- [Exercise objective]
In the text on men's bags, who is Tanner Krolle's New York designer?

Shocking. Or perhaps not. A bag is the kind of thing men would rather do without - and I have this on good authority. "If I don't have to carry anything big, I just use my pockets," remarked a colleague with unattractively bulging trouser pockets. Another said, "I have a car, I don't need a bag." Again those pockets were unsightly.

But there is a growing breed of male status bag junkies who dare to enter the territory of accessory-obsessive women. We're talking designer handbags and the names are familiar. Gucci, Prada, Paul Smith and Louis Vuitton have recently updated their attache cases to attract increasingly label-conscious (and laptop- toting) males. The more traditional Alfred Dunhill, Tanner Krolle, and Connolly have also entered the fray, with Tanner Krolle in particular enjoying a groovier market position thanks to their New York designer Cathy Formby (ex Calvin Klein, Tiffany, Donna Karan and Coach). She has created that unheard-of thing in the men's bag world - a waiting list, for a pounds 650 large leather satchel aimed at "young creatives".

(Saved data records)
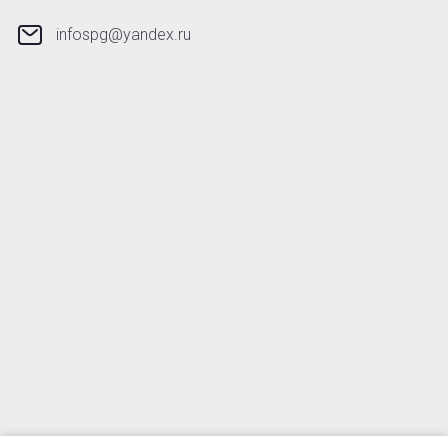
infospg@yandex.ru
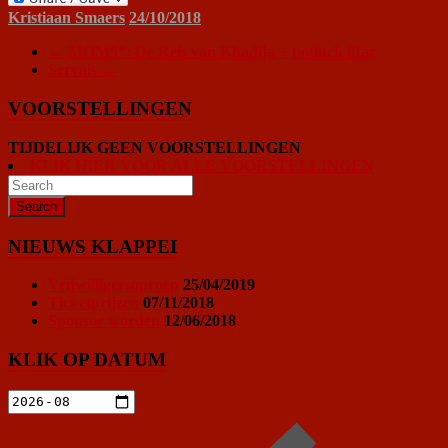
Kristiaan Smaers
24/10/2018
←
MOM9*: De Reis van Khadija + potluck iftar
Servais
→
VOORSTELLINGEN
TIJDELIJK GEEN VOORSTELLINGEN
KLIK HIER VOOR ALLE VOORSTELLINGEN
NIEUWS KLAPPEI
Vrijwilligersoproep
25/04/2019
Ticketprijzen
07/11/2018
Sponsor worden
12/06/2018
KLIK OP DATUM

- [Solution for this task]
Cathy Formby